At any one time, there can be multiple windows open for an aggregation depending on the values of size
and hop
.
As data arrives at the aggregate
operator it first determines which window(s) the event intersects with.
Each window is defined by the start time of the window ws
and the end time of the window we
.
A row intersects with a window if ws
< event_time
<= we
. Each incoming row has an event_time
column.
For each intersecting window, the aggregate expressions are evaluated for the incoming row.
It's not only rows that flow through the network of interconnecting streams in Tektite. Tektite also injects watermarks
at the places where data enters the system - bridge from
and kafka in
operators, and these flow through the streams
along all the routes that data can flow.
A watermark carries a timestamp with it. This timestamp means that no more data with an event_time
less than this timestamp
is expected to flow through the operator.
When the aggregate
operator receives a watermark it can close all open windows whose we
timestamp is <= the watermark timestamp.
In some systems, events can arrive late, and we might not want to close the window until some time after the watermark, this
is done by specifying the lateness
parameter.
Here we don't close open windows until 10 seconds after the timestamp carried by the watermark.
sales_by_country_by_hour := sales_topic ->
(partition by country partitions = 16) ->
(aggregate min(amount), max(amount), count(amount), sum(amount)
by country size = 1h hop = 10m lateness = 10s)
By default, watermarks are injected in bridge from
and kafka in
operators approximately 1 second after the event_time
of the highest event_time
seen on incoming data. This can be configured on those operators. For more information on
watermarks see the section on generating watermarks
When a window is closed the aggregate values for the last closed window becomes visible and can be queried:
tektite> (scan all from sales_by_country_by_hour);
+-----------------------------------------------------------------------------------------------------------------------------------------------+
| event_time | country | min(amount) | max(amount) | count(amount) | sum(amount) |
+-----------------------------------------------------------------------------------------------------------------------------------------------+
| 2024-05-14 10:51:17.962000 | uk | 56.23 | 85.23 | 5 | 339.15 |
| 2024-05-14 10:51:29.687000 | usa | 23.23 | 23.23 | 2 | 46.46 |
+-----------------------------------------------------------------------------------------------------------------------------------------------+
Note that the aggregate results are keyed on country
so we only store the most recent aggregate results per country. The
event_time
column represents the highest event_time
for any row which contributed towards that row of the aggregate results.
We could also create a new stream that receives updates from the aggregation or expose it as a Kafka consumer endpoint or siphon the results off to an external topic.
Sometimes you may want to retain aggregation results from all closed windows, not just the most recent one. You do this by
specifying the window_cols
parameter set to true
.
sales_by_country_by_hour := sales_topic ->
(partition by country partitions = 16) ->
(aggregate min(amount), max(amount), count(amount), sum(amount)

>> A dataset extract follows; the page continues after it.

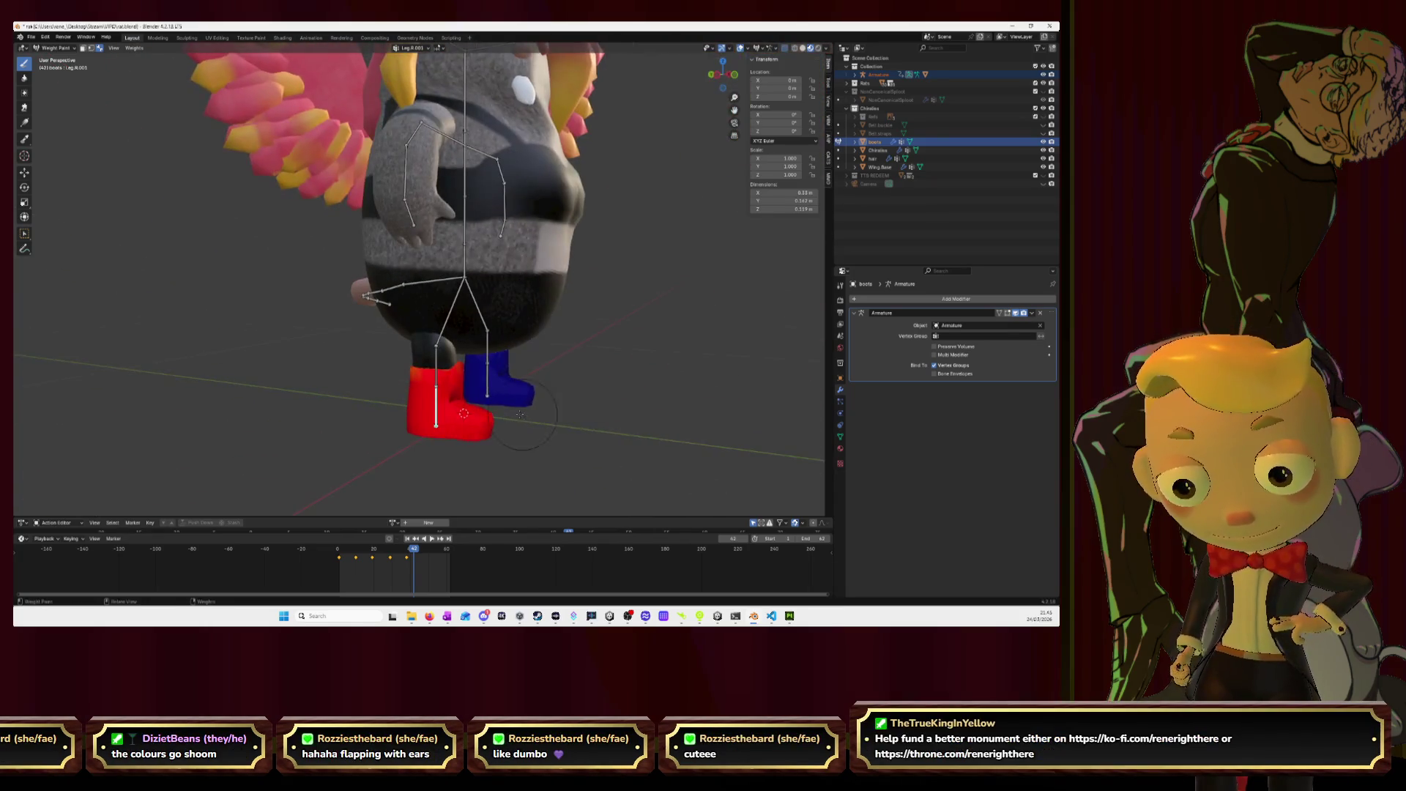
left_click_drag(608, 412, 533, 404)
- Preview the wing-flap animation, then select the Leg.L.001 bone's weights
key("space")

by country size = 1h hop = 10m window_cols = true)
Then closed windows will be output with additional columns ws
and we
and the key of the data will be [ws, we, country]
By default, a windowed aggregation stores results persistently in a table with the same name as the stream, when windows are closed. Sometimes you don't want results to be stored, you just want to emit results somewhere else. For example you might want to send results to an external Kafka topic or expose results as a Kafka topic in Tektite.
You set the store
parameter to false
to prevent the aggregate storing results.
Here's an example of creating a new (read-only) topic that exposes the latest aggregate sales figures from the existing topic
sales_topic
:
sales_by_country_by_hour_topic := sales_topic ->
(partition by country partitions = 16) ->
(aggregate min(amount), max(amount), count(amount), sum(amount)
by country size = 1h hop = 10m store = false) ->
(kafka out)
And here's an example of computing latest aggregate sales figures and outputting them directly to an external topic in Apache Kafka
sales_by_country_by_hour_out := sales_topic ->
(partition by country partitions = 16) ->
(aggregate min(amount), max(amount), count(amount), sum(amount)
by country size = 1h hop = 10m store = false) ->
(bridge to external_sales_figures props = ("bootstrap.servers" = "foo.com:9092")))
Here's an example of computing latest aggregate sales figures without persisting them and using a store table
operator
to explicitly persist the results in a table.
sales_by_country_by_hour_with_table := sales_topic ->
(partition by country partitions = 16) ->
(aggregate min(amount), max(amount), count(amount), sum(amount)
by country size = 1h hop = 10m store = false) ->
(store table by country)
Data retention
If you don't want to keep the results of your aggregation forever, you can set a maximum retention time on it. Data will be deleted asynchronously from the aggregation once that time has been exceeded.
The following will delete the aggregate results after 1 day:
sales_by_country_by_hour := sales_topic ->
(partition by country partitions = 16) ->
(aggregate min(amount), max(amount), count(amount), sum(amount)
by country size = 1h hop = 10m retention = 1d)